Presumably, YesIHearYou meant that I’m paranoid to think that Scalia is hiding something by not allowing recordings which would permit accurate reporting and evidence in case of denials. It’s still possible for Scalia to have thought that the marshall was wrong and that he stepped over the line — even possible for Scalia to admit that laws were broken — and for me to still be paranoid.
In fact, some people might say that makes it MORE likely that I was being paranoid. After all, in the end, Scalia presumably agreed that taking the recordings should not have been done, thus indicating a willingness for those recordings to have been allowed.
Or at least that’s what he WANTS us all to think! (Me, paranoid?)
7 Rick // Apr 12, 2004 at 3:30 pm
For those who care, Scalia’s written apology is available here:
http://www.rcfp.org/news/releases/scalia_response.pdf
Much more information on the whole affair is available here:
http://www.goldsteinhowe.com/blog/archive/2004_04_11_SCOTUSblog.cfm#108178147935269722
8 Lisa // Apr 13, 2004 at 4:59 pm
Here is a quote from today’s paper. FWIW, it indicates that the marshall erased the tapes without Scalia’s knowledge. It also said, though, that the exchange between security and the reporters happened in the first row, so I’m not sure how he could have not known. In either event….
“As I understand it from press reports, a United States Marshal erased, or caused you to erase, the tape recorder that you were using for the purpose of assuring the accuracy of your press report,” Scalia wrote in an apology to both reporters. “I imagine that is an upsetting and indeed enraging experience and I want you to know how it happened.”
Scalia explained that in a speech earlier that day he had asked that his appearance not be recorded.

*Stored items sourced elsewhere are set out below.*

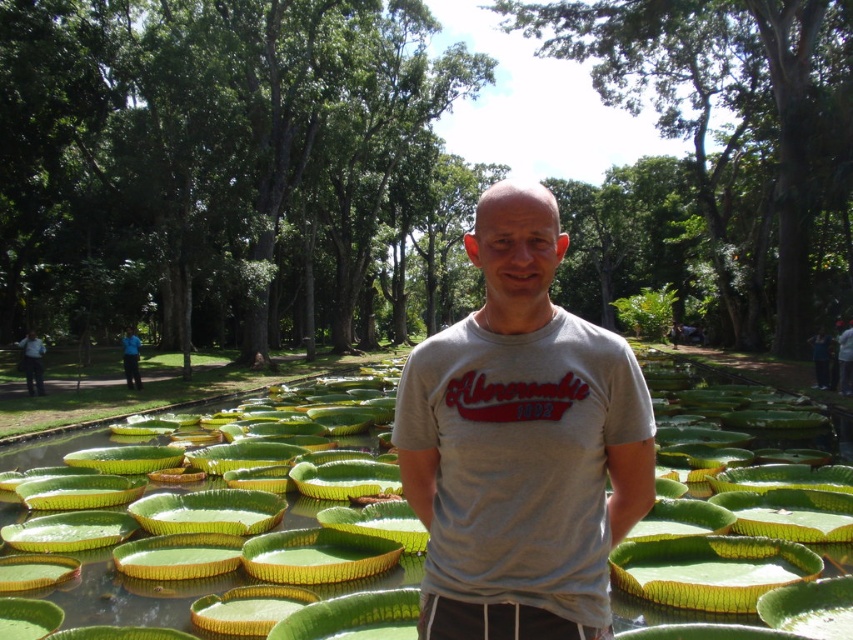
Can you confirm if green leafy lily pads at center is taller than green leafy plant at center?

Incorrect, green leafy lily pads at center's height is not larger of green leafy plant at center's.

Locate an element on the screen. green leafy lily pads at center is located at coordinates (229, 522).

Consider the image. Is gray cotton t-shirt at center smaller than blue shirt at center?

Indeed, gray cotton t-shirt at center has a smaller size compared to blue shirt at center.

Locate an element on the screen. This screenshot has width=853, height=640. gray cotton t-shirt at center is located at coordinates (521, 444).

Who is positioned more to the left, green leafy lily pads at center or gray cotton t-shirt at center?

gray cotton t-shirt at center is more to the left.

Between green leafy lily pads at center and gray cotton t-shirt at center, which one has less height?

With less height is green leafy lily pads at center.

The height and width of the screenshot is (640, 853). Describe the element at coordinates (229, 522) in the screenshot. I see `green leafy lily pads at center` at that location.

Where is `green leafy lily pads at center`? The height and width of the screenshot is (640, 853). green leafy lily pads at center is located at coordinates (229, 522).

“That announcement was not repeated at the high school, but the marshals believed (with good reason) that the same policy was in effect,” Scalia wrote.
“The marshals were doing what they believed to be their job, and the fault was mine for not assuring that the ground rules had been clarified.”
9 Rick // Apr 13, 2004 at 5:07 pm
The quote from Scalia is interesting. How are we to interpret this?
“[T]he fault was mine for not assuring that the ground rules had been clarified.”
Which ground rules? The First Amendment? The Fourth Amendment? The federal law contained in the Privacy Protection Act?
Usually, we assume that law enforcement officers understand these kind of “ground rules.” I doubt anyone would accept a police officer’s shooting a shoplifter at a 7-Eleven because he didn’t understand the ground rules.
Oh, wait…it must be this one: “Even though I’m a Supreme Court Justice, you still have to follow the laws when trying to prevent someone from doing something I don’t like (just in case it ends up being reported).”